Protein kinase LKB1 regulates polarized dendrite formation of adult hippocampal newborn neurons

Abstract

Adult-born granule cells in the dentate gyrus of the rodent hippocampus are important for memory formation and mood regulation, but the cellular mechanism underlying their polarized development, a process critical for their incorporation into functional circuits, remains unknown. We found that deletion of the serine-threonine protein kinase LKB1 or overexpression of dominant-negative LKB1 reduced the polarized initiation of the primary dendrite from the soma and disrupted its oriented growth toward the molecular layer.
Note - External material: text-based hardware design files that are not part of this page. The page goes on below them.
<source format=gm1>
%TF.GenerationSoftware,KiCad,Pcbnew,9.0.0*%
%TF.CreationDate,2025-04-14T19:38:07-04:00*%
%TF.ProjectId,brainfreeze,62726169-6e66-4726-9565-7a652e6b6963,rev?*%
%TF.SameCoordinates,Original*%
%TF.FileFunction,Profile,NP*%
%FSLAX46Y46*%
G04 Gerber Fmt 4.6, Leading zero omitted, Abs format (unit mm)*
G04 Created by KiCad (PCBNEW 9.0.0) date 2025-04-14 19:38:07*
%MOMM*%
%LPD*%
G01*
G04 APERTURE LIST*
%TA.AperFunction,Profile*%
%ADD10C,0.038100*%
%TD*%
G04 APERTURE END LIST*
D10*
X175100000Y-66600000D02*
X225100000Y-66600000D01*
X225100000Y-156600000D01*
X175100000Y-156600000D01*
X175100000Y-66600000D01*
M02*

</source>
This abnormality correlated with the dispersion of Golgi apparatus that normally accumulated at the base and within the initial segment of the primary dendrite, and was mimicked by disrupting Golgi organization via altering the expression of Golgi structural proteins GM130 or GRASP65. Thus, besides its known function in axon formation in embryonic pyramidal neurons, LKB1 plays an additional role in regulating polarized dendrite morphogenesis in adult-born granule cells in the hippocampus.
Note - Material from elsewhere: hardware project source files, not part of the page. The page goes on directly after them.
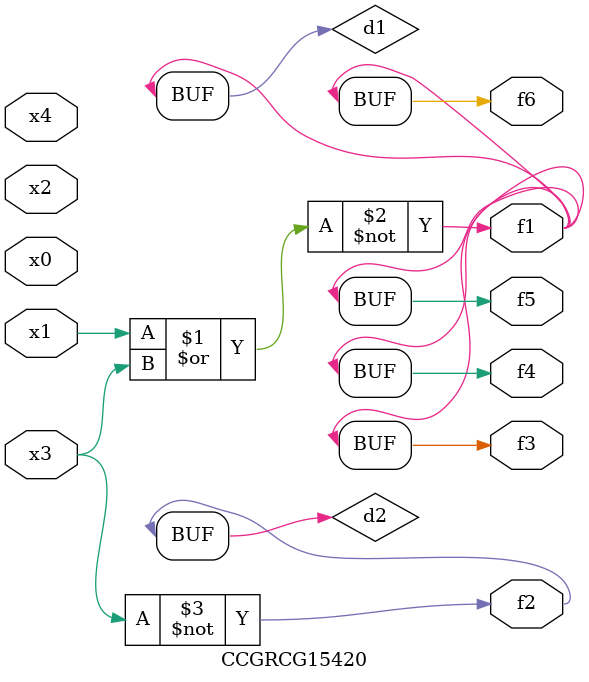
<source format=v>
module CCGRCG15420(
	input x0, x1, x2, x3, x4,
	output f1, f2, f3, f4, f5, f6
);

	wire d1, d2;

	nor (d1, x1, x3);
	not (d2, x3);
	assign f1 = d1;
	assign f2 = d2;
	assign f3 = d1;
	assign f4 = d1;
	assign f5 = d1;
	assign f6 = d1;
endmodule

</source>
Keywords: Golgi deployment; adult neurogenesis; neuronal polarization.

Fig. 1.

Expression pattern of LKB1 in the adult dentate gyrus. Sample confocal images of hippocampal slices in adult Nestin-CreER/Rosa26-YFP mice that were double-stained with antibodies against GFAP/LKB1, MCM2/LKB1, DCX/LKB1, and NeuN/LKB1. White dotted circles, the nuclei of colabeled cells. Observation time: 1-mo postinjection. (Scale bar, 10 μm.)

Fig. 2.

LKB1 deletion in adult-born granule cells affects oriented initiation and extension of the primary dendrite. (A) Large-scale montage images of hippocampal sections in wild-type and LKB1-flox mice that were infected with Ubi-Cre-E2A-GFP retroviruses. Red, DAPI; green, GFP. Observation time: 3-wk postinjection. (Scale bar, 200 μm.) (B) Sample confocal images of Mossy fibers in the CA3 region of WT and LKB1-flox mice infected with Ubi-Cre-E2A-GFP, respectively. (Scale bar, 100 μm.) (C) Confocal image of aberrant dendrites extending into the hilus, a higher magnification view (10:3) of the region marked by the blue box in A. (D) Sample confocal images of retrovirus-infected granule cells in WT and LKB1-flox mice at a higher resolution. (Scale bar, 50 μm.) (E) Angular distribution of the axon and dendrite initiation sites on the soma, and tracing of primary dendrites. [Scale bars, 5 μm (Left, Center) 20 μm (Right).] (n = 80–120 cells from four to six mice for each plot.) (F) Cumulative percentage plots for the angular distribution of axon and dendrite initiation sites, and end points of primary dendrites (P value as marked; K-S test).

Fig. 3.

LKB1 deletion leads to dispersion of Golgi apparatus. (A) Sample images of immunostained Golgi apparatus within retrovirus-labeled cells after removing signals within surrounding cells. Green, GFP; red, GRASP65. Observation time: 3-wk postinjection. (Scale bar, 10 μm.) (B) Summation of immunofluorescence intensities of GRASP65-labled Golgi apparatus for all retrovirus-infected neurons (n = 60–80 cells, from four mice each). (Scale bar, 5 μm.) (C) Average percentage of total fluorescence in each of four quadrants (marked by dashed lines, see B), calculated for each cell before averaging. The same dataset as in B. Values represent mean ± SEM (***P < < 0.001; t test).

Fig. 4.

Down-regulating LKB1 and manipulating of Golgi structural proteins led to similar impairment of dendrite morphognesis. (A and C) Sample confocal images of neurons infected with retroviruses that expressed scrambled-shRNA, LKB1-shRNA, or GM130-shRNA, as well as that expressed GFP or GRASP65. Observation time: 3-wk postinjection. (Scale bar, 50 μm.) (B and D) Angular distribution of dendrite initiation sites and tracing of primary dendrites. [Scale bars, 5 μm (Upper) 20 μm (Lower).] (n = 160–240 cells, from 8 to 12 mice each.) (E) Cumulative percentage plots for the angular distribution of dendrite initiation sites and end points of primary dendrites for all data in B and D. (P value as marked; K-S test).